Commissioners set the strategic priorities of every police force outside London and are subject to little real oversight. They can hire and fire chief constables without so much as writing down their reasons. This may have more to do with politics and personalities than the public good.

A report commissioned by the National Police Chiefs’ Council now adds to the perception of commissioners as a failing experiment in two ways. It quotes senior sources describing most of the country’s commissioners as variously “eccentric”, “not that bright” and “bleeding hopeless”; and it blames them in part for a serious shortfall in applicants for chief constables’ jobs.

Admittedly the author of this report, a serving police superintendent, may not be wholly impartial. Nor should anyone be surprised to see tensions in the relationship between senior police officers and those elected to supervise their work. The document is significant nonetheless. To perform the role envisaged for them commissioners need the trust of the public and also of police. In many forces they plainly do not have it.

The idea of vesting broad police oversight powers in a single elected figure was inspired by compelling stories from both sides of the Atlantic. Rudy Giuliani, as mayor of New York, promised and delivered zero tolerance on crime. Ray Mallon achieved a similar transformation as elected mayor of Middlesbrough. David Cameron and Theresa May took up the theme in the early years of the coalition, hoping to replace unelected Police Authorities with dynamic public figures.

Disappointment set in early. Turnout for the first elections of commissioners in 2012 was a miserable 15 per cent. Most candidates were white and male. One who was not, Ann Barnes in Kent, undermined the credibility of the scheme with a disastrous TV interview in which she was unable to explain her role. Shaun Wright, in South Yorkshire, clung on to the job even when his failure to act in the Rotherham child sex grooming scandal became clear. Others have misused taxpayers’ money, removed chief constables without sufficient explanation and replaced them without casting their nets wide enough. Where commissioners have proved too easily cowed by senior officers the results are no less damaging. At least one chief constable who should have been censured for egregious misjudgments in an investigation was allowed instead to move smoothly up the career ladder.

One successful commissioner, former Air Chief Marshal Sir Clive Loader, said towards the end of his four-year term that he would not seek re-election because he saw the job as akin to “a last tour of duty”. The remark points to a fundamental problem.

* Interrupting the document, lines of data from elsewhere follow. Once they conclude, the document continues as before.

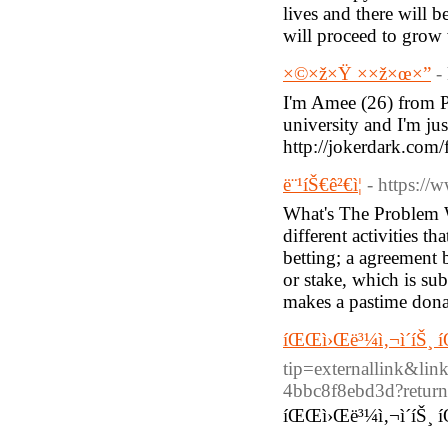
lives and there will 
will proceed to grow w
×©×ž×Ÿ ××ž×œ×”
-
I'm Amee (26) from Pi
university and I'm jus
http://jokerdark.com/
ë¨¹íŠ€ê²€ì¦
- https://
What's The Problem W
different activities t
betting; a agreement 
or stake, which is su
makes a pastime dona
íŒŒì›Œë³¼ì‚¬ì´íŠ¸ 
tip=externallink&lin
4bbc8f8ebd3d?return
íŒŒì›Œë³¼ì‚¬ì´íŠ¸ 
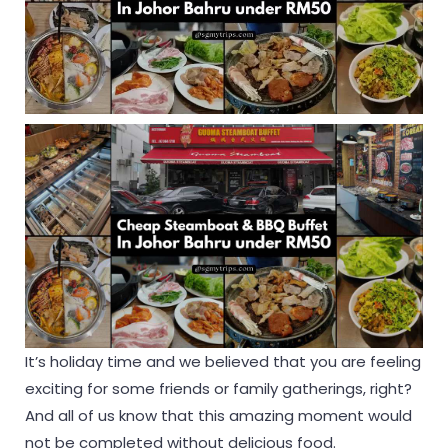
It’s holiday time and we believed that you are feeling
exciting for some friends or family gatherings, right?
And all of us know that this amazing moment would
not be completed without delicious food.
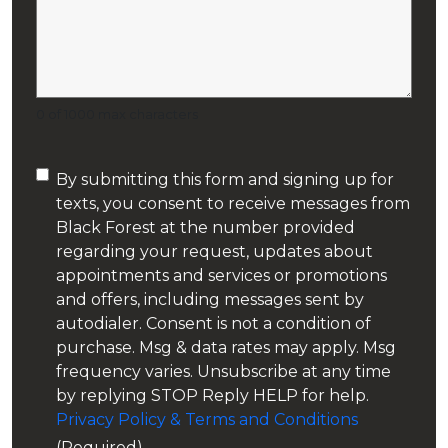
Oil Heating Equipment
Residential Heating & Cooling
0 of 1000 max characters
Smart Thermostats
Consent
By submitting this form and signing up for
Tankless Water Heaters
texts, you consent to receive messages from
(Required)
Black Forest at the number provided
Tiny Home Heating and Cooling
regarding your request, updates about
appointments and services or promotions
and offers, including messages sent by
autodialer. Consent is not a condition of
purchase. Msg & data rates may apply. Msg
frequency varies. Unsubscribe at any time
by replying STOP Reply HELP for help.
Privacy Policy & Terms and Conditions
(Required)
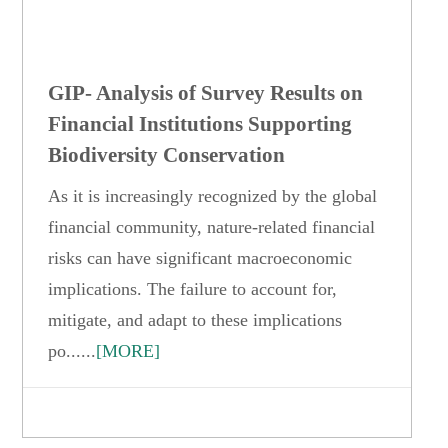
GIP- Analysis of Survey Results on
Financial Institutions Supporting
Biodiversity Conservation
As it is increasingly recognized by the global
financial community, nature-related financial
risks can have significant macroeconomic
implications. The failure to account for,
mitigate, and adapt to these implications
po......
[MORE]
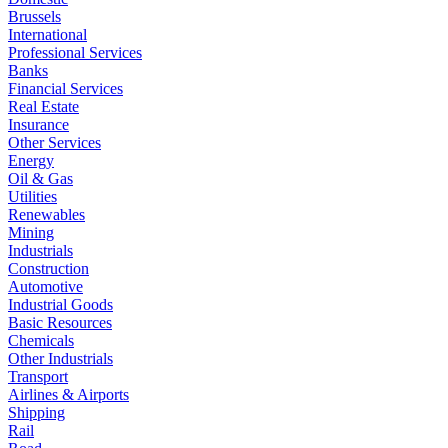
Brussels
International
Professional Services
Banks
Financial Services
Real Estate
Insurance
Other Services
Energy
Oil & Gas
Utilities
Renewables
Mining
Industrials
Construction
Automotive
Industrial Goods
Basic Resources
Chemicals
Other Industrials
Transport
Airlines & Airports
Shipping
Rail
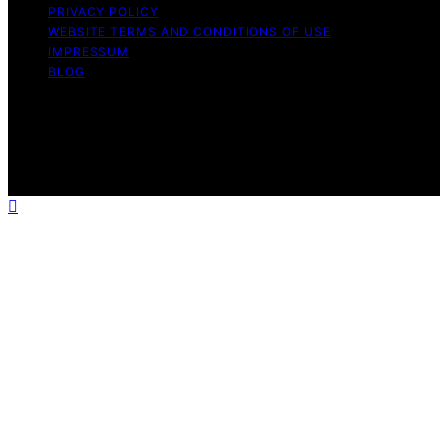
PRIVACY POLICY
WEBSITE TERMS AND CONDITIONS OF USE
IMPRESSUM
BLOG
Copyright © 2026 Wish Note Affiliate disclaimer As an
affiliate, we may earn a commission from qualifying
purchases. We get commissions for purchases made
through links on this website from Amazon and other
third parties.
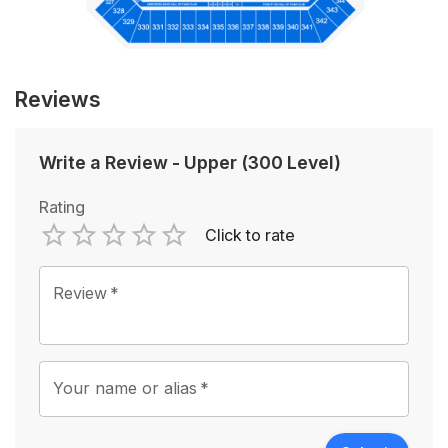
Reviews
Write a Review
-
Upper (300 Level)
Rating
Click to rate
Empty
1 Star
2 Stars
3 Stars
4 Stars
5 Stars
Review
*
Your name or alias
*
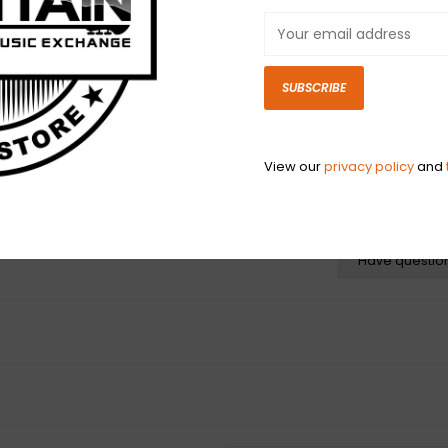
gradient cable b
new Fender. Spor
cables are engi
"physical memory
SUBSCRIBE
with creative c
View our
privacy policy
and
N
N
Have questio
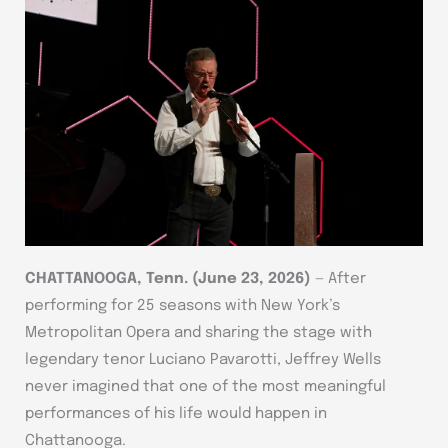
CHATTANOOGA, Tenn.
(June 23, 2026)
— After
performing for 25 seasons with New York’s
Metropolitan Opera and sharing the stage with
legendary tenor Luciano Pavarotti, Jeffrey Wells
never imagined that one of the most meaningful
performances of his life would happen in
Chattanooga.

Commissioners will never gain public confidence if they are regarded as time-servers at the end of their careers.

The 2013 Stevens report on policing recommended abolishing commissioners, but its proposed replacement was too complex and costly. Local democratic police oversight is as vital as ever. Elected commissioners can provide it, but a new balance of power is needed between the public and police. This can be achieved by giving voters the option of recall elections to remove commissioners who are manifestly failing; and by requiring commissioners to follow a clear written process when exercising their power to fire a chief constable. When that power is misused it should be the commissioner who pays, not the public.”